Taylor B
October 25, 2017 13:39
This athletic club is going to evolve or go extinct. The Concourse Athletic Club is afraid of change or has too tight of a budget, maybe due to a loss of memberships. You guys need to re-brand yourselves. If it ain't broke don't fix it? It is broke. This will be a constructive but political & suggestive review.
Your current membership age group is around late 50s to 60-something. You have Mercedes Benz moving to Atlanta. You have all of these companies moving their corporate headquarters here. This city has a whole new generation of people in their 20s, 30s, 40s. You guys need to find a way to target that demographic. Family and old money does not just pay the bills. Atlanta is quickly becoming a young money city.
When you go to the pool here, the music that plays at the pool is like out of a bad 80s movie. Can we get some early 2000s hip hop or 90s-now alternative etc? There is no variety. It is like Dad-rock or Gloria Estefan with a cheesy drum machine pumping. Does this athletic club have fear of loss of its seasoned 20 and 30 year annual members. I promise they will not cancel their membership for a real mixed-drink bar and some Migos playing. Morbid reality: Ask yourselves, what happens when your current demographic dies off?
The biggest determining factor of gaining young people I might add is a more flexible and later schedule. You guys practically close before dinner on the weekends. On the weekdays after work, most of us young heathens can't make it to the gym until 11pm, let alone all the late night pumps we could get in at 12am, 1am, etc. But I am sure you have run the numbers and believe the operating cost to stay open more hours exceeds some variable in your membership revenue model. Have you ever thought if you stay open later, you will have more members? If the energy bill is too high consider solar panels on your roof-space and motion activated lights in far reaching areas of the club. Now you can even be a part of that whole crunchy granola green movement.
There are tons of changes you could do to get the younger vibe going. Resurface some cement around the pool to make it look fresh, especially that wall. Paint some color on it if you have to hide the weathering. Get some real speakers that have some treble and bass in them all around the pool, you can still leave a quiet corner or two. Where those palm trees are in the corner of the pool close to the glass side of the building, a lot could be done. Take out the extending wall of where the walk way ramp is (to give an eye's view of the pool) and turn that area into an outdoor tiki bar, during the winter, make it so it can be enclosed with the plastic walls and heated. That area is a huge waste of space and it could be turned into a lively bar area with icy bushwackers, margaritas, mixed drinks, and beers on tap.
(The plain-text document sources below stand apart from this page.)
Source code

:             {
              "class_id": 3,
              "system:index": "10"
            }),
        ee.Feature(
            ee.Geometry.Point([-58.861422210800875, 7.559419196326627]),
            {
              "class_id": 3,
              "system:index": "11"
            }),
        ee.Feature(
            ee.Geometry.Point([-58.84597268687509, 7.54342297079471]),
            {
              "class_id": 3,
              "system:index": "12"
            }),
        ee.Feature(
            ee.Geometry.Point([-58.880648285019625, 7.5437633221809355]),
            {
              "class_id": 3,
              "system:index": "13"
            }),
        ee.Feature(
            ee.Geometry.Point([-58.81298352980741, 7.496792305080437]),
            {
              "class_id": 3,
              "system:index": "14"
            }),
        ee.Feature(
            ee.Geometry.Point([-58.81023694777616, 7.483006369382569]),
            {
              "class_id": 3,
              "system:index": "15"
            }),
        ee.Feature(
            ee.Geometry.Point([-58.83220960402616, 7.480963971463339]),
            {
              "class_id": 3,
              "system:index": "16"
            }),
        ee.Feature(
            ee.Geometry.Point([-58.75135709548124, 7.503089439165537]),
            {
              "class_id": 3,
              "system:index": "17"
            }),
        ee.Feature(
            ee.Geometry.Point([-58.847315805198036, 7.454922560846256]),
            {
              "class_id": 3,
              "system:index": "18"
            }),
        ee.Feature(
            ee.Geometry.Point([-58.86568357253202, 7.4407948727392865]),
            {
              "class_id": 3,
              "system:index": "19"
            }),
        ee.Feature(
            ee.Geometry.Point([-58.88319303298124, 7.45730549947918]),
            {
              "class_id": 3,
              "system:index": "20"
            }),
This is where the hot tubs should be--not in the locker rooms where somebody with dingleberries just got off the loo. Get some of those Las Vegas waterproof cabana things, get an outdoor towel hut, and get some real fully body floats for the pool, not kickboards. It is really simple, copy the Vegas pool model--it is proven to work. I know it's an Athletic club, but at least for a few hours per day, take all of the floating lanes out of the outdoor pool. Also: more people would use the outdoor shower if the water was not piped in from Antarctica.
The card swipe thing is really antiquated, I have to fish my card out every time and hand it to somebody? Why can't I just tap it like a Marta card. Why do I have to go through the building to get to the pool--not that many people will sneak in--there are plenty of pools in the Atlanta area. Also, figure out a way to make the guest pass more reasonable, if I bring my cool friends--and they like it--they might join the club, but I don't bring them at the current price. Incentivize young people so that it does not hurt the feelings of the older members financially. Have like a recent college graduate or sub 35 starter-discount incentive to join, couple it with some sort of referral program.